-------- Data provided --------
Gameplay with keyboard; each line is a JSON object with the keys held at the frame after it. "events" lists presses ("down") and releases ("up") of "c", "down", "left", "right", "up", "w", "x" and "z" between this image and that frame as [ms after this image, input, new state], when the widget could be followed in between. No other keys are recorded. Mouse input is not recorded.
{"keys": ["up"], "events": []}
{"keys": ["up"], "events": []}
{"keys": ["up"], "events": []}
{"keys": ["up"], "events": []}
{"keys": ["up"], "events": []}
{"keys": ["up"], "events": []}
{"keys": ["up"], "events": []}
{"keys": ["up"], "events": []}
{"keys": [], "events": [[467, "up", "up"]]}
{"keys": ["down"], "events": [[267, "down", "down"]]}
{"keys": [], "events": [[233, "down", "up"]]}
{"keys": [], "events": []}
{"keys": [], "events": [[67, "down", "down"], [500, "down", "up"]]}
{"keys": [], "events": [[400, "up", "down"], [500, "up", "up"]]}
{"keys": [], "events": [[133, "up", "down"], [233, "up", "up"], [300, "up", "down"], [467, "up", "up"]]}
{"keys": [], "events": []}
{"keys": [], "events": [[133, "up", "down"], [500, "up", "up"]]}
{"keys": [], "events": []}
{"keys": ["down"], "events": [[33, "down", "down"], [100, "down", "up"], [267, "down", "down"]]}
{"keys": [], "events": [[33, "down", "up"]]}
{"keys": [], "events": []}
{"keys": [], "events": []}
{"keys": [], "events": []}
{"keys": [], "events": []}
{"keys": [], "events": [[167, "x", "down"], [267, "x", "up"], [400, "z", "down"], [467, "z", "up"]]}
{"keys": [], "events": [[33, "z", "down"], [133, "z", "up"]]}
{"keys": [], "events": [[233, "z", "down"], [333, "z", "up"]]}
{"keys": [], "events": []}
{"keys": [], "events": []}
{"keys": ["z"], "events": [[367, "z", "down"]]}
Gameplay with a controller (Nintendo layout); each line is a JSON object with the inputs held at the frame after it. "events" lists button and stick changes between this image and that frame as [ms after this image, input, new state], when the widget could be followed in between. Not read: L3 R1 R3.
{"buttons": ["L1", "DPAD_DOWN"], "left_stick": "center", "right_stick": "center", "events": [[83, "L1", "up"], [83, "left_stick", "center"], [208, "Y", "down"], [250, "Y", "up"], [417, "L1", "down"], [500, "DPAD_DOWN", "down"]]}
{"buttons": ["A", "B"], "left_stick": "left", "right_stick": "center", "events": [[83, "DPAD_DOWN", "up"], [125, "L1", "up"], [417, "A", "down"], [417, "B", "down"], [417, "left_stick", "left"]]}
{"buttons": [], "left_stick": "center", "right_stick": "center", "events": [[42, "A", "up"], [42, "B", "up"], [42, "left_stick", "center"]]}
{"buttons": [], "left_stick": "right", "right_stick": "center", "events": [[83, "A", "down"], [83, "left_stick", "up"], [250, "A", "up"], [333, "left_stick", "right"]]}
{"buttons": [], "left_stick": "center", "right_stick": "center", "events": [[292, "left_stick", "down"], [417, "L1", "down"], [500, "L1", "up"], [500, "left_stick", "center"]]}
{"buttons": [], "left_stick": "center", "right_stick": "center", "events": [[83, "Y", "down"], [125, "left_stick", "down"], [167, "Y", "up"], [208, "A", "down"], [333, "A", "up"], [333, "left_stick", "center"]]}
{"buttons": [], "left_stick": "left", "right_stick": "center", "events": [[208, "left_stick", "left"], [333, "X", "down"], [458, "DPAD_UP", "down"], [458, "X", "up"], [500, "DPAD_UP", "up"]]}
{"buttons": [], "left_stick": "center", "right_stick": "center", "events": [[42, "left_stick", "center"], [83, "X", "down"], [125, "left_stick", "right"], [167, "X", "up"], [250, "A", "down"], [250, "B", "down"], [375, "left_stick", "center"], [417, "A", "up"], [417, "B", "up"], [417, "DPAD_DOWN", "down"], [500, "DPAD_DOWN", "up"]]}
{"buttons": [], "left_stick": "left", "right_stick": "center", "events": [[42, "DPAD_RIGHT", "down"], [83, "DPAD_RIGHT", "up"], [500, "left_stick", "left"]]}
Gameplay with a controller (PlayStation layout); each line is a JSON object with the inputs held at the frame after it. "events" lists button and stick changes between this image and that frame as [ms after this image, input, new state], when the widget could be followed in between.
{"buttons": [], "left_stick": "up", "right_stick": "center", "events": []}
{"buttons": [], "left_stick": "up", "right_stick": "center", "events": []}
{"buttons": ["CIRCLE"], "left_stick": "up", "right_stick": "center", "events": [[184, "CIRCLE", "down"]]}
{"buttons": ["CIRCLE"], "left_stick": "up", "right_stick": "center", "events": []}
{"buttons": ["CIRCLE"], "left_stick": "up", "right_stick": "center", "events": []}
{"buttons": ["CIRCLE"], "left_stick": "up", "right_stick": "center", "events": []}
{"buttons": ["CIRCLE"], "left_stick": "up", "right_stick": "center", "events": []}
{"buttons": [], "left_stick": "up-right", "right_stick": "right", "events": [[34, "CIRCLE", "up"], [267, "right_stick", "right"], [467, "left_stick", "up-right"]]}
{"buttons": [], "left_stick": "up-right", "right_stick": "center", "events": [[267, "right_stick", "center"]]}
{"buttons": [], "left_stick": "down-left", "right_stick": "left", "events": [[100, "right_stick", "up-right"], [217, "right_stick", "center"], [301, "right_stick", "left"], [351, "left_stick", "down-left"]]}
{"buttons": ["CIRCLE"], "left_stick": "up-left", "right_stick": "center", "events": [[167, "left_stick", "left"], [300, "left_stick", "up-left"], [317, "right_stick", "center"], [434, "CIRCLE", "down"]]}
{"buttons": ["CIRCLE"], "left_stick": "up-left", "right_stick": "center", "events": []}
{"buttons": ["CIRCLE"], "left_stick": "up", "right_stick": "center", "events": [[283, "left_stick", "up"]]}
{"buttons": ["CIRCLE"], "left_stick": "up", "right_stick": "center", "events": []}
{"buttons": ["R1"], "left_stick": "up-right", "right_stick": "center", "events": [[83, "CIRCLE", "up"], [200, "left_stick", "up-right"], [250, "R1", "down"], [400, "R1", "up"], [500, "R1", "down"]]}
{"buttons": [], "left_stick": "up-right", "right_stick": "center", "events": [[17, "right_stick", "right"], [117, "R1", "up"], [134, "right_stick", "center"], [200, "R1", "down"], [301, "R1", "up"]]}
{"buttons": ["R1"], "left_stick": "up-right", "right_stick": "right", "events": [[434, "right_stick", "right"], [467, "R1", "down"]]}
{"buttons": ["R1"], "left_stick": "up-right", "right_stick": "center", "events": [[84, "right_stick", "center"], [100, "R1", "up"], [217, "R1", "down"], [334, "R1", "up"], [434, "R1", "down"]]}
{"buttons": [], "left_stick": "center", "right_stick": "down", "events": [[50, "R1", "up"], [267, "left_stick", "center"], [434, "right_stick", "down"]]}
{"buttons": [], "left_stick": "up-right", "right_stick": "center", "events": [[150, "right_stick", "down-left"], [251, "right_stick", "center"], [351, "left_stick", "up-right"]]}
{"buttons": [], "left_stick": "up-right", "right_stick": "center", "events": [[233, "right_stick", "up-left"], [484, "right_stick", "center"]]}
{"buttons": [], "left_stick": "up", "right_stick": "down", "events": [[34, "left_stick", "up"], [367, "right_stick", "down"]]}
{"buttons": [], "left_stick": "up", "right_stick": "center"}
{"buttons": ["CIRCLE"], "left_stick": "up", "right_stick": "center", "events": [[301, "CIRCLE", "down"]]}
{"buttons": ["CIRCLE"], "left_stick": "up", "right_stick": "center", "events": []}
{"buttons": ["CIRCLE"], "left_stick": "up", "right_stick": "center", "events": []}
--------
■ Work to be completed
Wherever the string "widget" appears in a line above, copy that line.

■ Worked solution
Gameplay with keyboard; each line is a JSON object with the keys held at the frame after it. "events" lists presses ("down") and releases ("up") of "c", "down", "left", "right", "up", "w", "x" and "z" between this image and that frame as [ms after this image, input, new state], when the widget could be followed in between. No other keys are recorded. Mouse input is not recorded.
Gameplay with a controller (Nintendo layout); each line is a JSON object with the inputs held at the frame after it. "events" lists button and stick changes between this image and that frame as [ms after this image, input, new state], when the widget could be followed in between. Not read: L3 R1 R3.
Gameplay with a controller (PlayStation layout); each line is a JSON object with the inputs held at the frame after it. "events" lists button and stick changes between this image and that frame as [ms after this image, input, new state], when the widget could be followed in between.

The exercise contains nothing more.